Walnut Drinks and Media Cabinet


Walnut Drinks and Media Cabinet:
Louise Biggs explains how she made a beautiful walnut cabinet to a client’s specification…

Louise Biggs explains how she made a beautiful walnut cabinet to a client’s specification…

The cabinet complements the fire surround built previously. As the room is panelled with traditional plaster moulding the cabinet was to fit in a large recess and had to be designed around some specific criteria from the clients:
● Panels on the doors had to match the height and position of the plaster wall panels.
● Mouldings used on the cabinet were to match the plaster mouldings.
● Upper side cupboards had to house metal racks that would hold the media/computer electrical components. These were to sit central to the tinted glass in the two side doors.
● There had to be sufficient access for the cables to come through into each cabinet.
● Upper side cabinets needed access to the air conditioning system above.
● The bottom centre cupboard would house a mini fridge and dishwasher.
● The bottom side cupboards had to store the maximum amount of CDs and DVDs as possible with complete visual access.
● Doors for the top middle cupboard should protrude the minimum amount into the room when open.
● The clients would install a level plinth structure for the cabinet to sit on.
● Top doors were to extend to the underside of the plaster cornice moulding in line with the wall panels.

Upper side cupboards had to house metal racks that would hold the media/computer electrical components

Tool list
• Panel/tablesaw
• Planer/thicknesser
• Bandsaw
• Various router cutters
• Planes, chisels and squares – various sizes
• Marking gauges
• Drill and drill bits
• Glue pot with animal/hide glue
• Veneer hammers
• Straight edge and knife
• Screwdrivers
• Sash and ‘F’ and ‘G’ cramps

The cabinet was made in sections for transportation before being fitted and finished on site. Made from American black walnut (Juglans nigra) burr veneer and timber and pre-veneered MDF, the inside carcase sides were plain MDF. 

1. The bottom centre section was joined at the bottom corners using  a tongue and groove formed on the MDF panels using a router. The wide top rails were dovetailed on both ends and cut into the top of each side. The side panels wouldn’t be seen so the joints were reinforced with screws, which were kept in from the edges. Pilot holes were then drilled to prevent the MDF splitting apart on the bottom panels. The centre partition was recessed into a groove on the bottom panel and top rails. The back panel was rebated and screwed into the back edges. The cable holes for the electrical appliances were cut before assembling the carcase

2. The top and bottom of the top centre section were tongue and grooved to the side panels, which were hand veneered with a pattern of burr veneer panels and crown cut veneer. Recessed bookcase strips were cut into the side panels using a router before the carcase was put together. The back panel (holding two pieces of mirror) was a timber frame with a central support constructed using mortise and tenons. The safety mirror was supported by two pieces of 6mm MDF, with a double rebate cut on the front side of the frame to accept the two thicknesses and the rebated moulding. This moulding matched the one used around the centre panel of the fire surround last month. A recess was routed into the central support to take a bookcase strip and extended metal shelf rests made, which were recessed into wooden brackets to give a central support to long narrow toughened glass shelves

3. The width of the top and bottom side units were based on the requirements of the metal racks.

Exercise data:
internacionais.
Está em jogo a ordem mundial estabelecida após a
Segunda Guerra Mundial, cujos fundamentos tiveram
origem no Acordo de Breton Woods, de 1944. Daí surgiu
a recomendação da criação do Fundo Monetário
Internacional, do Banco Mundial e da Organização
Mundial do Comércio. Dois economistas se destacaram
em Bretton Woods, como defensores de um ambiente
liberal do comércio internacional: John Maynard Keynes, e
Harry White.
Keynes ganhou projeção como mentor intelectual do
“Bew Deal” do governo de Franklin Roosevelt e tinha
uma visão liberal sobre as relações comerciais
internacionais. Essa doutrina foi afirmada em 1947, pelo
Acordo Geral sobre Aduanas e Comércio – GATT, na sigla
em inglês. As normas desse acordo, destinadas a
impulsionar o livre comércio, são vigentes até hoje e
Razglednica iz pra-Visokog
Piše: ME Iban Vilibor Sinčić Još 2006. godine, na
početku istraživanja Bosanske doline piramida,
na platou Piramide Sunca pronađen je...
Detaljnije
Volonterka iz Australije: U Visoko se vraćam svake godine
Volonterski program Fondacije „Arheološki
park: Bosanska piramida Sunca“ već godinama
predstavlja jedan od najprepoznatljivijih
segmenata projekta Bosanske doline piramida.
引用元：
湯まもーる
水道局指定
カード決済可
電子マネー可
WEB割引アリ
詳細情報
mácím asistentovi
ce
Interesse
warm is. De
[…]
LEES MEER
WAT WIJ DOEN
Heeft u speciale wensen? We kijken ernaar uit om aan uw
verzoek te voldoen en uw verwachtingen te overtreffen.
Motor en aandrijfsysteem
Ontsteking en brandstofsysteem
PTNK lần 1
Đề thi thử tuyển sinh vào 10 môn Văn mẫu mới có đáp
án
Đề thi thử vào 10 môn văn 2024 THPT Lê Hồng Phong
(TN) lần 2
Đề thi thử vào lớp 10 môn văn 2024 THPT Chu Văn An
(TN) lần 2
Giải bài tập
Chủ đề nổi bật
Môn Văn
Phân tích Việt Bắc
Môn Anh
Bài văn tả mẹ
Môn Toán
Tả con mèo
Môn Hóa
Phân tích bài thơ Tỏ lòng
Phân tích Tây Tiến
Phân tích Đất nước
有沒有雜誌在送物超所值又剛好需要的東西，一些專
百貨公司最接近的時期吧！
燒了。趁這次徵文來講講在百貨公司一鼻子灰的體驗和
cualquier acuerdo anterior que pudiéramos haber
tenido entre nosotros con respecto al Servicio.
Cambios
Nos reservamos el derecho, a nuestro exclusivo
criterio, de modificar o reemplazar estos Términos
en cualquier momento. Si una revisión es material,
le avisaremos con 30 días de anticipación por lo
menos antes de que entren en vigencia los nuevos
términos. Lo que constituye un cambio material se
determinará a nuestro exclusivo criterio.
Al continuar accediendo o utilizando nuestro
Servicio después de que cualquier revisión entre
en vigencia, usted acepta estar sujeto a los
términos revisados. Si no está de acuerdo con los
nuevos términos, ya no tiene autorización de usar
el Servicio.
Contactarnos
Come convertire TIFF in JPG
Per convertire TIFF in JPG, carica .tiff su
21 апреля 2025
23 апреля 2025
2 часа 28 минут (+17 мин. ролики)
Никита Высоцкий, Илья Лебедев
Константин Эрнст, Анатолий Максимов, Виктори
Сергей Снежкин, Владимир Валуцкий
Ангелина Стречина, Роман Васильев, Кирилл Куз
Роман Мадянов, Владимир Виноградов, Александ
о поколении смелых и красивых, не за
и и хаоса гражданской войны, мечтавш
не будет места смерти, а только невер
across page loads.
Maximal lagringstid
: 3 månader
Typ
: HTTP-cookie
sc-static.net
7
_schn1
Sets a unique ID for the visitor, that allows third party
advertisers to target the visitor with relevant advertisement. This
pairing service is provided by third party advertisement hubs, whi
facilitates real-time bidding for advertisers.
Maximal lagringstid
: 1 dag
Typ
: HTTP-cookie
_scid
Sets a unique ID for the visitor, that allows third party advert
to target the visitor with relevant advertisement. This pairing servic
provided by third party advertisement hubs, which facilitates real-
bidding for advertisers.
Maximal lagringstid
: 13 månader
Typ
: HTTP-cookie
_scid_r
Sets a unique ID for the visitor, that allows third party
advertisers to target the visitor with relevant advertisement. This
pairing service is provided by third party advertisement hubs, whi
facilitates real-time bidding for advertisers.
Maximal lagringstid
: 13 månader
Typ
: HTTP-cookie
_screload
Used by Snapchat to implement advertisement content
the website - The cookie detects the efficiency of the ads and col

Questions:
1. Translate this sentence from the walnut cabinet text into Spanish: "The cabinet complements the fire surround built previously."
2. Quote the stretch of the records from their start through the line containing "Phân tích Đất nước", with both ends included.
The walnut cabinet text and the records are separate, unrelated material.

Answers by item:
1. El mueble complementa el marco de chimenea construido anteriormente.

2.
internacionais.
Está em jogo a ordem mundial estabelecida após a
Segunda Guerra Mundial, cujos fundamentos tiveram
origem no Acordo de Breton Woods, de 1944. Daí surgiu
a recomendação da criação do Fundo Monetário
Internacional, do Banco Mundial e da Organização
Mundial do Comércio. Dois economistas se destacaram
em Bretton Woods, como defensores de um ambiente
liberal do comércio internacional: John Maynard Keynes, e
Harry White.
Keynes ganhou projeção como mentor intelectual do
“Bew Deal” do governo de Franklin Roosevelt e tinha
uma visão liberal sobre as relações comerciais
internacionais. Essa doutrina foi afirmada em 1947, pelo
Acordo Geral sobre Aduanas e Comércio – GATT, na sigla
em inglês. As normas desse acordo, destinadas a
impulsionar o livre comércio, são vigentes até hoje e
Razglednica iz pra-Visokog
Piše: ME Iban Vilibor Sinčić Još 2006. godine, na
početku istraživanja Bosanske doline piramida,
na platou Piramide Sunca pronađen je...
Detaljnije
Volonterka iz Australije: U Visoko se vraćam svake godine
Volonterski program Fondacije „Arheološki
park: Bosanska piramida Sunca“ već godinama
predstavlja jedan od najprepoznatljivijih
segmenata projekta Bosanske doline piramida.
引用元：
湯まもーる
水道局指定
カード決済可
電子マネー可
WEB割引アリ
詳細情報
mácím asistentovi
ce
Interesse
warm is. De
[…]
LEES MEER
WAT WIJ DOEN
Heeft u speciale wensen? We kijken ernaar uit om aan uw
verzoek te voldoen en uw verwachtingen te overtreffen.
Motor en aandrijfsysteem
Ontsteking en brandstofsysteem
PTNK lần 1
Đề thi thử tuyển sinh vào 10 môn Văn mẫu mới có đáp
án
Đề thi thử vào 10 môn văn 2024 THPT Lê Hồng Phong
(TN) lần 2
Đề thi thử vào lớp 10 môn văn 2024 THPT Chu Văn An
(TN) lần 2
Giải bài tập
Chủ đề nổi bật
Môn Văn
Phân tích Việt Bắc
Môn Anh
Bài văn tả mẹ
Môn Toán
Tả con mèo
Môn Hóa
Phân tích bài thơ Tỏ lòng
Phân tích Tây Tiến
Phân tích Đất nước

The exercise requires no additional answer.